The Cradle Will Rock is a film whose atmosphere, technical proficiency and taste-busting subject matter are undermined by characters who are in conflict before we get the chance to really know them. What's left is an exercise in the mechanics of film tension at the expense of character and story, which given appropriate development in the early stages could have made the second half a lot more involving and nerve-wracking than it is. It might also have provided some welcome insight into Mom's emotional transformation and subsequent actions, which although effectively alluded to in the early scenes, end up reduced to the tabloid simplicity of 'depressed mother of four goes nuts and attacks kids'.
I've not been able to confirm this, but I suspect that The Cradle Will Fall was shot on HD rather than film, but the image has been subjected to so much post-production tinkering that it's tricky to be sure just what the picture looked like before the tweaking. There's hardly a scene that hasn't had had the colour or contrast or both fiddled around with, sometimes to an excessive and distracting degree and often with little sense of purpose or continuity. Within these restrictions, this is a decent enough transfer, with contrast largely solid and colours clear, though the sharpness is weaker in some shots than in others – another artistic decision or a glitch with the original footage? The framing is 1.78:1 and the picture is anamorphically enhanced.

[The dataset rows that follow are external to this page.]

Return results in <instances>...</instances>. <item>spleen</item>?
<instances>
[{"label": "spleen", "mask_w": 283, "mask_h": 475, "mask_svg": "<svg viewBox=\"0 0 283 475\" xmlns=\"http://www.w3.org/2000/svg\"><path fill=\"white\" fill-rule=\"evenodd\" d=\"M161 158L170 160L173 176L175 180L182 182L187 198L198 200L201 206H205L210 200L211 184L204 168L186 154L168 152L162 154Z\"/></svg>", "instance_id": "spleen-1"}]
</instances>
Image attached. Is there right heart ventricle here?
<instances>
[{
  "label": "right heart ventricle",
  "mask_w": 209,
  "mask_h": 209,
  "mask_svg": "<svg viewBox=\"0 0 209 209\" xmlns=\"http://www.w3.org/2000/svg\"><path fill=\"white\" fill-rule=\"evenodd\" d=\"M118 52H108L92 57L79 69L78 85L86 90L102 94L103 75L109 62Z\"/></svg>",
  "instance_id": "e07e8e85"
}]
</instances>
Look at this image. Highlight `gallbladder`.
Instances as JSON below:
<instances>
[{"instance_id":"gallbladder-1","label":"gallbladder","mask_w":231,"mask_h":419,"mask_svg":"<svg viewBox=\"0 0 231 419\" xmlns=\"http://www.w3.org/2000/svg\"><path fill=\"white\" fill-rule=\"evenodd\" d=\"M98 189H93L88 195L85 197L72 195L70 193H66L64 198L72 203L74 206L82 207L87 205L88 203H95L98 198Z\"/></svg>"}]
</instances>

The only soundtrack option is Dolby 5.1 surround, but there's precious little going on at the back or the sides, though intermittently some stereo separation was detectable. It's as clear as you'd expect from a modern soundtrack, but nothing to write home about.
One thing worth noting is that despite the box and menu title of The Cradle Will Fall, the title on the film itself remains Baby Blues, at least on the review DVD, which will doubtless prompt a few unwary viewers to take it straight back to the shop and complain that the wrong film is on the disc.
Only a Trailer (2:42), which ironically provides more information on Mom's condition than the film itself
If you like your slasher thrillers free of build-up or psychological complications then you may well have a fine time with this – certainly the person I watched it with was suitably creeped out. But despite its considerable technical proficiency and decent performances, the lack of psychological and character depth robs it of the substance it cries out for, and in the process turns a complex medical condition into a simple trigger for murderous mayhem. A bare bones disc for a film that only runs for 74 minutes, which although 9 minutes short of the IMDb listed running time was passed uncut by the BBFC.